Doskonałym odkryciem okazała się jednak knajpka Aroon Rai, serwująca kuchnię tajsko-hinduską, blisko głównego placu Tha Pae, wyglądająca nieco jak jadłodajnia albo sklep z przyprawami a ostatecznie rodzinna, domowa kuchnia, zwłaszcza curry okazały się tanie, swojskie i pyszne. Polecamy!
Nasze hotele w Chiang Mai. Gdzie spaliśmy?
Nie ukrywamy, że większość całkiem dobrych noclegów w mieście można wyhaczyć poniżej 100 zł za parę. Ale od początku planowaliśmy, że będziemy celować w hotele lub pensjonaty „lepsze”. Tzn. pozwolimy sobie zaszaleć cenowo w tym mieście, skoro podczas tego pobytu w Tajlandii nie planowaliśmy plaży i morza. Tym bardziej, że w Wietnamie zdarzały nam świetne noclegi za 50-60 zł. Jakież było zdziwienie, gdy za hotel My Chiang Mai Boutiqie Lodge *** z basenem, super śniadaniem, bardzo komfortowym pokojem z klimą i balkonem, zapłaciliśmy tyle, ile za pierwszą lepszą kwaterę w polskich górach w sezonie. Około 150 zł. Basen był wykorzystywany codziennie. Mimo obfitego obżerania się na mieście, przez tydzień zrzuciliśmy 2 kilogramy 🙂
Drugim obiektem, w którym spaliśmy, po powrocie z Chiang Dai był White Elephant Home, bardzo blisko północnego dworca autobusowego. Komfort podobny, cena podobna, patio przecudowne a co najważniejsze – obsługa perfekcyjna, wręcz rodzinna. Ponieważ dwa dni byliśmy przeziębieni, zaopiekowali się nami jak rodziną, pomagali w odwoływaniu rezerwacji, gotowali pyszne tajskie rosołki. Bardzo rekomendujemy jedno i drugie miejsce. Uwaga!
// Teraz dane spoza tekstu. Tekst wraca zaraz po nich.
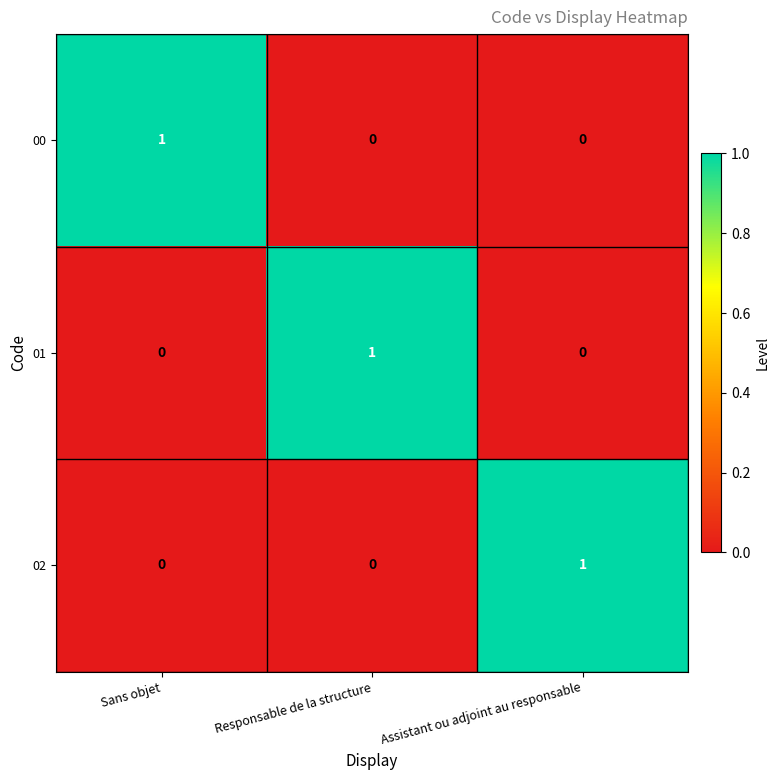

Reading right to left, list all the values displayed in this chart.

00: 0	0	1
01: 0	1	0
02: 1	0	0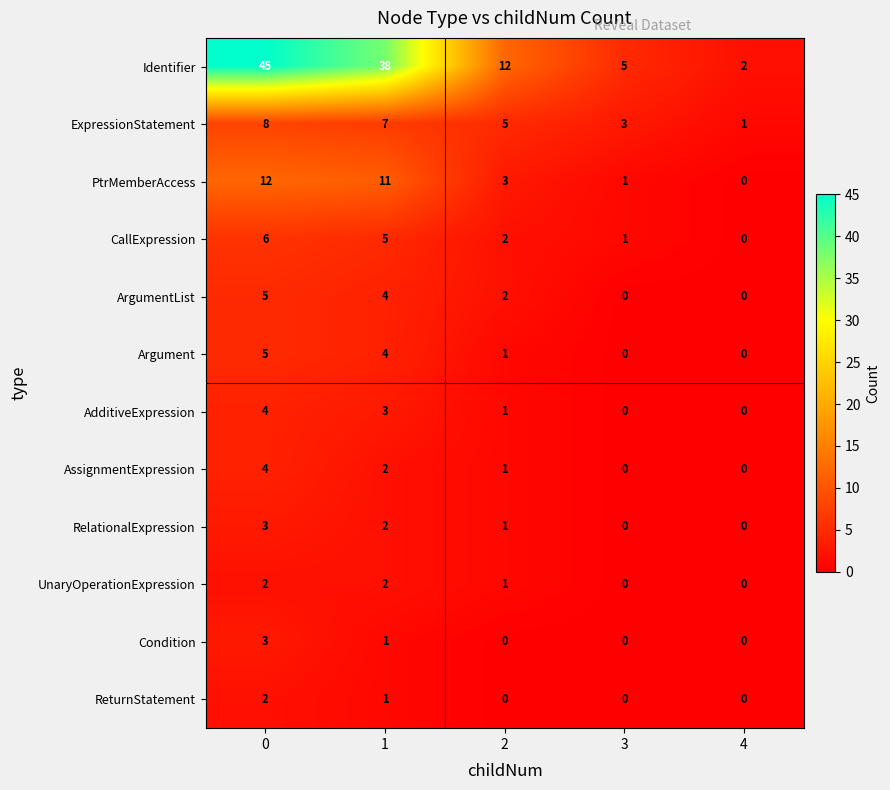

List the labels in order of CallExpression value, largest first.

0, 1, 2, 3, 4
W Północnej Tajlandii z uwagi na spore kontakty z Brytyjczykami, o których pisaliśmy wczesniej, znajomość języka angielskiego jest zaskakująco dobra i częsta.
Sprawdź inne noclegi w Chiang Mai
Pamiętajcie, że ten wpis, pomimo faktu spędzenia tu więcej dni, niż zazwyczaj przeznaczamy na miasta, jest tylko pigułką i mikroprzewodnikiem na 2-3 dni. Jeśli ktoś ma więcej czasu na pewno podwoi albo i potroi liczbę zobaczonych i odkrytych miejsc. O tym m.in. pisze Asia z bloga The Blond Travels. Zobacz przewodnik po Chiang Mai autorstwa Joanny Szreder
Dziękuję bardzo za przydatny poradnik!!
Spędziliśmy tam wspaniały miesiąc i jeśli to bedzie tylko możliwe wracamy tam na znacznie dłużej !
Też macie tak, że Chiang Mai umieściliście na liście miejsc do których koniecznie trzeba wrócić? Zrobiliśmy tam kilkudniowy trekking z noclegami w dzungli i do teraz mam to zapisane w pamięci jako jedno z ciekawszych doświadczeń z Azji 😀
Mamy. Aczkolwiek, bez „koniecznie” 🙂
Cześć, w jakim czasie byliście w Chiang Mai ? Jadę tam ze znajomymi pod koniec marca i martwię się smogiem z powodu wypalania traw, byliście może też w tym okresie ?
W grudniu. W Marcu, kwietniu rzeczywiście może to być problem. Ale nie musi
a planujecie moze wpisy o samych kuchniach danych krajow ?
O samych kuchniach? Hmmm możliwe, ale raczej szeroko. O historii kuchni, specyfice. daniach i regionach. to możliwe
Długo nie byłem przekonany do Chiang Mai i dopiero za 4 podejściem do Tajlandii zdecydowaliśmy się pojechać na północ… zdecydowanie było warto! Polecam też odwiedzić Słonie. Sanktuaria, które są w pobliżu Chiang Mai są zdecydowanie ciekawsze niż te na południu.
Fantastyczne zdjęcia! Kuchnia północy jest najlepsza!